Dossier

Gianni Pittiglio. Arte a tavola: Medioevo e Rinascimento

18/04/19

Gianni Pittiglio è uno storico dell’arte laureatosi all’Università “La Sapienza” di Roma (2000), dove ha conseguito il diploma di specializzazione in storia dell’arte medievale e moderna (2004) e il dottorato di ricerca (PhD, 2018), con una tesi dal titolo Le immagini della Divina Commedia. Tradizione, deroghe ed eccentricità iconografiche tra XIV e XV secolo. Dal 2000 è in organico nel Ministero per i Beni le Attività Culturali e lavora a Roma, presso la sede centrale del Collegio Romano.

Tra le sue principali pubblicazioni, per lo più a carattere iconografico, si segnala il progetto in quattro volumi sull’Iconografia Agostiniana, di cui sono finora stati pubblicati i primi due (Dalle origini al XIV secolo, 2011; Il Quattrocento, 2015). Ha tenuto conferenze, partecipato a diversi convegni, tra cui quelli di Firenze e Tours del Dante visualizzato, collaborato con alcune riviste (Arte.it, Galileo, Sapere) ed è stato docente presso il Master’s Degree in Augustinian Studies and Spirituality​ dell’Institutum Patristicum Augustinianum (2014-16).

 

A TAVOLA DALL’ANTICHITA’ AL RINASCIMENTO: CIBI, STRUMENTI E TRADIZIONI NELLE OPERE D’ARTE

 

Gianni Pittiglio

La tavola imbandita, nel nostro immaginario, rimanda immediatamente ad una concezione di casa e familiarità o quantomeno di convivialità, come testimoniano eloquentemente i prefissi di “con-vivio” e “sim-posio”, termini che in latino e greco indicano proprio quell’idea di stare “insieme”. Se, però, proviamo a pensare alla sua prima raffigurazione nella storia, l’ovvietà si trasforma in un bel quesito storico, che vale la pena scandagliare.

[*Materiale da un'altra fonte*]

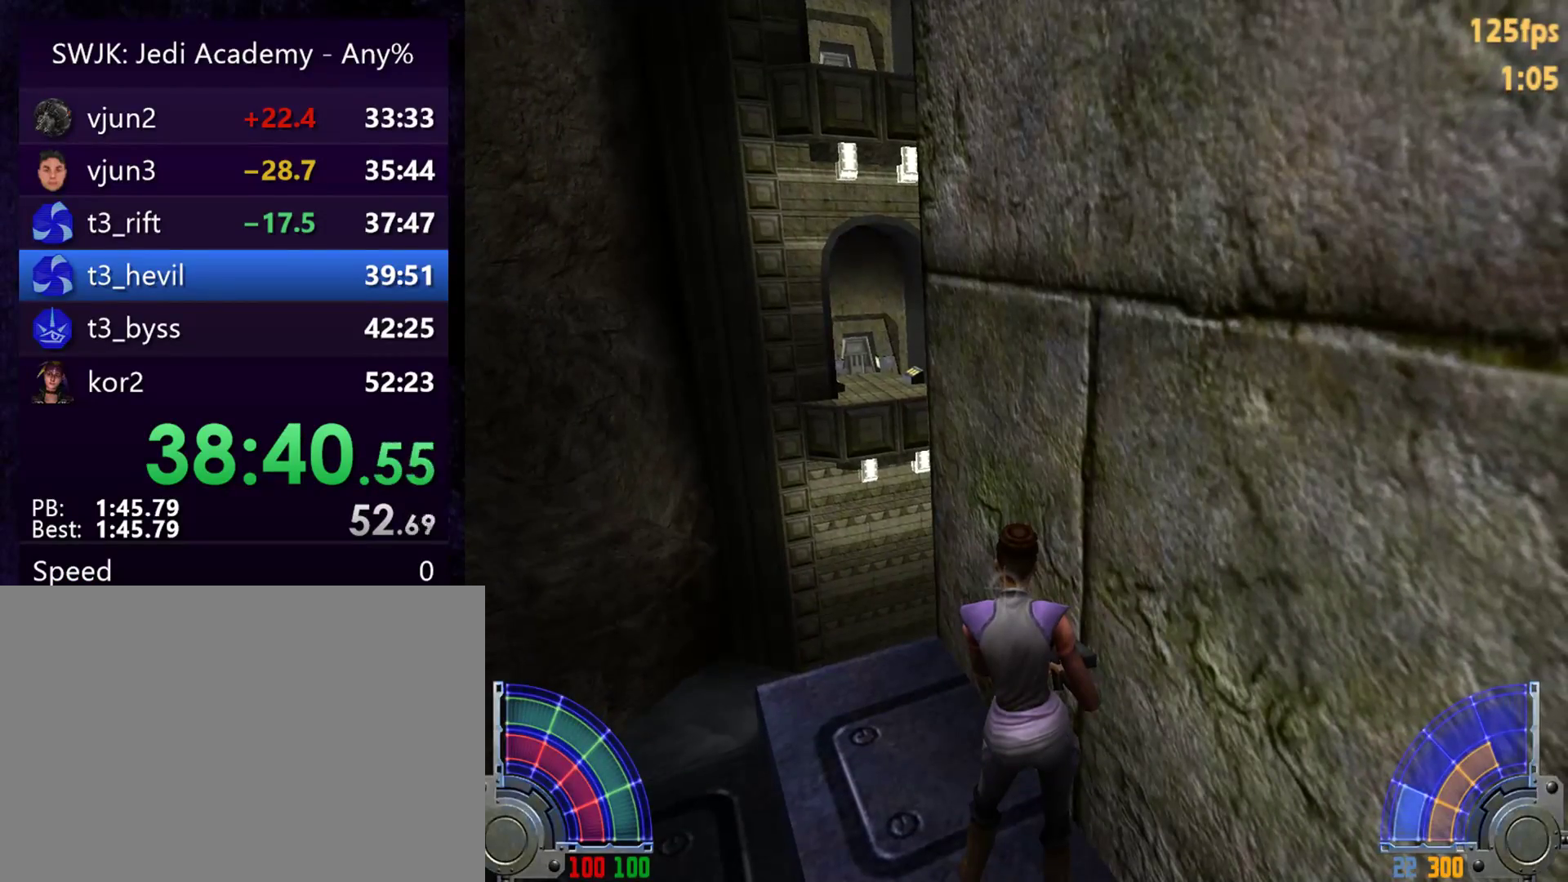
{"keys": [], "mouse": [], "events": []}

Tralasciando alcune raffigurazioni egizie ed etrusche, partiamo dall’età classica e da quella fonte iconografica pressoché inesauribile rappresentata dagli affreschi di Pompei, che ci raccontano gli usi e i costumi culinari degli antichi romani attraverso le immagini. È lì, infatti, che troviamo scene di banchetti che ci mostrano ricchi uomini in tunica, e donne al loro fianco, adagiati su triclini, o tavole ricche di stoviglie preziose. Siamo nel primo secolo dopo Cristo – l’incendio che devastò ma allo stesso tempo permise di conservare quel patrimonio in maniera così unica avvenne nel 79 – e il vino è indubbiamente il grande protagonista di queste scene. Anfore, boccali, coppe sono poggiati sui tavoli o stretti tra le mani dei commensali, in composizioni in cui le licenze bacchiche fanno da contorno a quanto rappresentato.

 

Una testimonianza eccezionale, invece, è quella del sito archeologico di Egnazia, in Puglia, a metà strada tra Bari e Brindisi sul versante adriatico, dove nel 1978 venne trovata una terracotta risalente al II-III a.C. raffigurante una scena di Banchetto funerario , altra consueta occasione nella Grecia antica e nella Roma imperiale per simposi, durante i quali si celebravano i defunti alternando al cibo, canti, danze e dialoghi eruditi. Quelli che in epoca pagana erano noti come parentalia vennero poi mutuati dai cristiani e presero il nome di refrigeria, stigmatizzati come retaggi pagani dai padri della Chiesa, tra cui sant’Agostino – «ebrietates et luxuriosa convivia» (Epistulae, XX, 6) –, furono soppressi dal Concilio di Cartagine del 397.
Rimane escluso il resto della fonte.